### Consignes
1. Pour chacun des énoncés ci-dessous, précisez s’il concorde avec le portrait de la musicologue ; répondez par oui ou par non et citez textuellement les mots décisifs du portrait. (a) Sandria P. Bouliane a été initiée au violon dans son enfance. (b) À son entrée au cégep, elle a suivi un double DEC en musique et sciences. (c) À l’Université Laval, elle s’est spécialisée en musique baroque avant la maîtrise.
2. Rédigez la suite du portrait de la musicologue, en reprenant après sa dernière phrase.

### Texte fourni
════════
L’histoire d’amour entre une musicologue et la chanson québécoise

Chargée de cours en histoire de la chanson francophone et chercheuse postdoctorale en musicologie à l’UQAM, Sandria P. Bouliane est une experte de la scène musicale de la Belle Province. D’un grand naturel, la musicologue revient sur l’importance d’une bonne éducation afin de protéger le français dans la musique québécoise, une note à la fois.

« J’ai toujours été fascinée par la musique », avoue d’entrée de jeu la chargée de cours, dont un sourire inopiné éclaire le visage. Initiée dès son plus jeune âge au piano, la musicologue se découvre rapidement une passion pour la musique classique.

Enchaînant les écoles de musique lors de son passage au primaire et au secondaire, Sandria P. Bouliane doit faire un choix à son entrée au cégep : l’art ou la stabilité. « J’ai fait un double DEC en musique et sciences parce que les sciences semblaient plus prometteuses », se rappelle-t-elle entre deux éclats de rire, loin de se douter où sa carrière musicale allait la mener.

Acceptée à l’Université Laval en musicologie, elle se spécialise en musique baroque, pour se réorienter, une fois à la maîtrise, vers la musique populaire.
════════
### Données recueillies
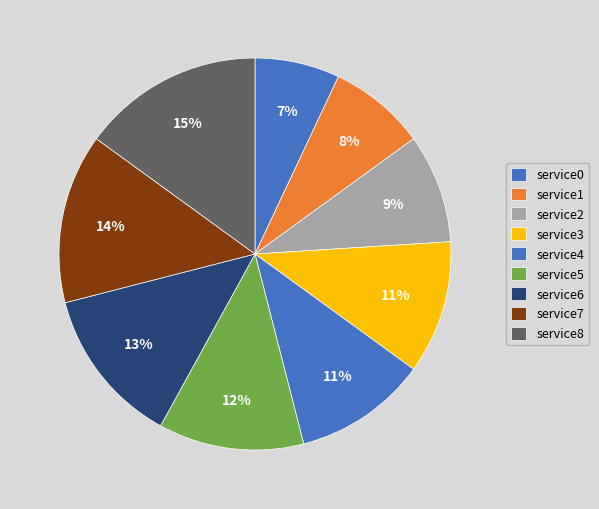

How many segments does this pie chart have?

9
════════
### Corrigé
1.
(a) Non : « Initiée dès son plus jeune âge au piano ».
(b) Oui : « J’ai fait un double DEC en musique et sciences ».
(c) Oui : « elle se spécialise en musique baroque, pour se réorienter, une fois à la maîtrise, vers la musique populaire ».

2.
Le professeur au doctorat en musicologie à l’Université Laval, Serge Lacasse, qui est l’un des premiers à s’être spécialisé en musique populaire au Québec, avoue être impressionné par Mme Bouliane. « Son caractère, c’est sa force, confie-t-il. C’est une personne qui va travailler extrêmement fort pour réussir à atteindre ses objectifs. »

Détentrice d’un doctorat en musicologie dès le début des années 2000, elle participe à de nombreuses recherches sur les origines de la musique francophone au Québec, notamment au sujet des influences musicales entre New York et Montréal.

« C’est très important qu’il y ait des personnes qualifiées comme Sandria qui nous parlent de la culture populaire québécoise, sans quoi il serait dur de la préserver », lance le docteur en histoire, spécialiste de la Nouvelle-France et coordonnateur de l’Encyclopédie du patrimoine culturel de l’Amérique française, Martin Fournier. Selon lui, le travail de la chargée de cours demeure des plus importants à ce jour, tenant compte de la situation précaire de la francophonie en Amérique du Nord.

Des échanges profitables

Sandria P. Bouliane clame cependant qu’il est irrationnel de craindre la disparition du français dans la musique québécoise. Pour la musicologue, le concept de musique québécoise « de souche » reste assez vague. Celui-ci a toujours été grandement influencé par son voisin américain, explique-t-elle.

« Les chansons traditionnelles québécoises n’étaient ni plus ni moins que des traductions de chansons américaines », signale la chercheuse avant de chantonner Y mouillera p’us pantoute, la traduction québécoise de la chanson américaine It Ain’t Gonna Rain No More.

Durant ses recherches, Sandria P. Bouliane a découvert que les échanges culturels entre diverses communautés ont toujours été bénéfiques pour la musique québécoise. « La peur de perdre la langue française a toujours été là », mentionne-t-elle.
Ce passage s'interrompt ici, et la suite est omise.